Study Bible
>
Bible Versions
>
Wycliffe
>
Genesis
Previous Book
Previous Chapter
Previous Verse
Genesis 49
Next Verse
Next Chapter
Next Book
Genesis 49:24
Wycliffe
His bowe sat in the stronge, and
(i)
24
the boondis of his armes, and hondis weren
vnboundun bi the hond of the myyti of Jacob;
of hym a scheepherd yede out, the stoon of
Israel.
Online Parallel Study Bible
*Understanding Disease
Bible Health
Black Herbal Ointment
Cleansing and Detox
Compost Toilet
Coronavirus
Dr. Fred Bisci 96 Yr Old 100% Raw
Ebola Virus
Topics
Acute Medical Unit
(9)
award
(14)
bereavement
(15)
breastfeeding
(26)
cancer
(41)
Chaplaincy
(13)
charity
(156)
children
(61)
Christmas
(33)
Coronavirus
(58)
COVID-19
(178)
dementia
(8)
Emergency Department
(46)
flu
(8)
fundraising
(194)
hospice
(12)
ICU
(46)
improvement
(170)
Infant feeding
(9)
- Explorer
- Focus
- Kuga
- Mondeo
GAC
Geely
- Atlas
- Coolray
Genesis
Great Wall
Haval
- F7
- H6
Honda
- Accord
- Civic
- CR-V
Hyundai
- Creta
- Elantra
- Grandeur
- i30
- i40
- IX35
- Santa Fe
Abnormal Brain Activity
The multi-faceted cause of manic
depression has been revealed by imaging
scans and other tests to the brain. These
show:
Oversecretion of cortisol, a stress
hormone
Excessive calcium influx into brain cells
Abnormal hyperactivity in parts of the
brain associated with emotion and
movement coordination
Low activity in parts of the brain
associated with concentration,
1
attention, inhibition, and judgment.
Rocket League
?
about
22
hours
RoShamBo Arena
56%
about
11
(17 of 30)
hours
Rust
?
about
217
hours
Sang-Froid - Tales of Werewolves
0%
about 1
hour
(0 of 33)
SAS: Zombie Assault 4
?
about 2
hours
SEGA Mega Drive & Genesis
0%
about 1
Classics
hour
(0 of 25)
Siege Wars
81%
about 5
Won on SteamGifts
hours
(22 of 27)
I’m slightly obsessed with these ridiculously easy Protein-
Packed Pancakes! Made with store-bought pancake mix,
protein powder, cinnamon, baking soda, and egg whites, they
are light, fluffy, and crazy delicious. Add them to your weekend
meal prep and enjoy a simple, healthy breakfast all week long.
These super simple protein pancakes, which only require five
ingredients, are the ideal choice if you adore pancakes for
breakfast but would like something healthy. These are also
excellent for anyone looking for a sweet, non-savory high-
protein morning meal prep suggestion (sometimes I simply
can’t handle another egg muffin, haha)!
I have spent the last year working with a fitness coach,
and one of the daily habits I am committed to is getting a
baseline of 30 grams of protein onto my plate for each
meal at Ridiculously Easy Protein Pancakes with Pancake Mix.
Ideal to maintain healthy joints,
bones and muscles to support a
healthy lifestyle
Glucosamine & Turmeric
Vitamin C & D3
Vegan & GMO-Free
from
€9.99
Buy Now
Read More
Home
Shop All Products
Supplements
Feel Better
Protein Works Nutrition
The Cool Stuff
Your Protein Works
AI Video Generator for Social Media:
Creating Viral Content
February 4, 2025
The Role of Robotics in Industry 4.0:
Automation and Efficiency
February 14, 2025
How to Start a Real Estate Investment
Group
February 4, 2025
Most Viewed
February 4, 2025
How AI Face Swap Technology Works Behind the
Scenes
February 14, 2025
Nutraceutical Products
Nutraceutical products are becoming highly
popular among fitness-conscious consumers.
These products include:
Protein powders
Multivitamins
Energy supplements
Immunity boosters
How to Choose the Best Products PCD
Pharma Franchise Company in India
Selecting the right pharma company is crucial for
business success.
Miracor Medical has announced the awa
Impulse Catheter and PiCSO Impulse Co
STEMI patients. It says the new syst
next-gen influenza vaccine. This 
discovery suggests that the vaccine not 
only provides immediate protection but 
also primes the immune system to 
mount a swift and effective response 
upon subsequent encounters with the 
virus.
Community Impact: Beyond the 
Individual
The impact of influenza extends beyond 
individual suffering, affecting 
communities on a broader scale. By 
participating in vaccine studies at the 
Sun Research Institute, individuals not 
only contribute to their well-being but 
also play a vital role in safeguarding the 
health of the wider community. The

————

## What you need to do
Return each entry from the material above exactly as it appears.

## Solution below
Study Bible
>
Bible Versions
>
Wycliffe
>
Genesis
Previous Book
Previous Chapter
Previous Verse
Genesis 49
Next Verse
Next Chapter
Next Book
Genesis 49:24
Wycliffe
His bowe sat in the stronge, and
(i)
24
the boondis of his armes, and hondis weren
vnboundun bi the hond of the myyti of Jacob;
of hym a scheepherd yede out, the stoon of
Israel.
Online Parallel Study Bible
*Understanding Disease
Bible Health
Black Herbal Ointment
Cleansing and Detox
Compost Toilet
Coronavirus
Dr. Fred Bisci 96 Yr Old 100% Raw
Ebola Virus
Topics
Acute Medical Unit
(9)
award
(14)
bereavement
(15)
breastfeeding
(26)
cancer
(41)
Chaplaincy
(13)
charity
(156)
children
(61)
Christmas
(33)
Coronavirus
(58)
COVID-19
(178)
dementia
(8)
Emergency Department
(46)
flu
(8)
fundraising
(194)
hospice
(12)
ICU
(46)
improvement
(170)
Infant feeding
(9)
- Explorer
- Focus
- Kuga
- Mondeo
GAC
Geely
- Atlas
- Coolray
Genesis
Great Wall
Haval
- F7
- H6
Honda
- Accord
- Civic
- CR-V
Hyundai
- Creta
- Elantra
- Grandeur
- i30
- i40
- IX35
- Santa Fe
Abnormal Brain Activity
The multi-faceted cause of manic
depression has been revealed by imaging
scans and other tests to the brain. These
show:
Oversecretion of cortisol, a stress
hormone
Excessive calcium influx into brain cells
Abnormal hyperactivity in parts of the
brain associated with emotion and
movement coordination
Low activity in parts of the brain
associated with concentration,
1
attention, inhibition, and judgment.
Rocket League
?
about
22
hours
RoShamBo Arena
56%
about
11
(17 of 30)
hours
Rust
?
about
217
hours
Sang-Froid - Tales of Werewolves
0%
about 1
hour
(0 of 33)
SAS: Zombie Assault 4
?
about 2
hours
SEGA Mega Drive & Genesis
0%
about 1
Classics
hour
(0 of 25)
Siege Wars
81%
about 5
Won on SteamGifts
hours
(22 of 27)
I’m slightly obsessed with these ridiculously easy Protein-
Packed Pancakes! Made with store-bought pancake mix,
protein powder, cinnamon, baking soda, and egg whites, they
are light, fluffy, and crazy delicious. Add them to your weekend
meal prep and enjoy a simple, healthy breakfast all week long.
These super simple protein pancakes, which only require five
ingredients, are the ideal choice if you adore pancakes for
breakfast but would like something healthy. These are also
excellent for anyone looking for a sweet, non-savory high-
protein morning meal prep suggestion (sometimes I simply
can’t handle another egg muffin, haha)!
I have spent the last year working with a fitness coach,
and one of the daily habits I am committed to is getting a
baseline of 30 grams of protein onto my plate for each
meal at Ridiculously Easy Protein Pancakes with Pancake Mix.
Ideal to maintain healthy joints,
bones and muscles to support a
healthy lifestyle
Glucosamine & Turmeric
Vitamin C & D3
Vegan & GMO-Free
from
€9.99
Buy Now
Read More
Home
Shop All Products
Supplements
Feel Better
Protein Works Nutrition
The Cool Stuff
Your Protein Works
AI Video Generator for Social Media:
Creating Viral Content
February 4, 2025
The Role of Robotics in Industry 4.0:
Automation and Efficiency
February 14, 2025
How to Start a Real Estate Investment
Group
February 4, 2025
Most Viewed
February 4, 2025
How AI Face Swap Technology Works Behind the
Scenes
February 14, 2025
Nutraceutical Products
Nutraceutical products are becoming highly
popular among fitness-conscious consumers.
These products include:
Protein powders
Multivitamins
Energy supplements
Immunity boosters
How to Choose the Best Products PCD
Pharma Franchise Company in India
Selecting the right pharma company is crucial for
business success.
Miracor Medical has announced the awa
Impulse Catheter and PiCSO Impulse Co
STEMI patients. It says the new syst
next-gen influenza vaccine. This 
discovery suggests that the vaccine not 
only provides immediate protection but 
also primes the immune system to 
mount a swift and effective response 
upon subsequent encounters with the 
virus.
Community Impact: Beyond the 
Individual
The impact of influenza extends beyond 
individual suffering, affecting 
communities on a broader scale. By 
participating in vaccine studies at the 
Sun Research Institute, individuals not 
only contribute to their well-being but 
also play a vital role in safeguarding the 
health of the wider community. The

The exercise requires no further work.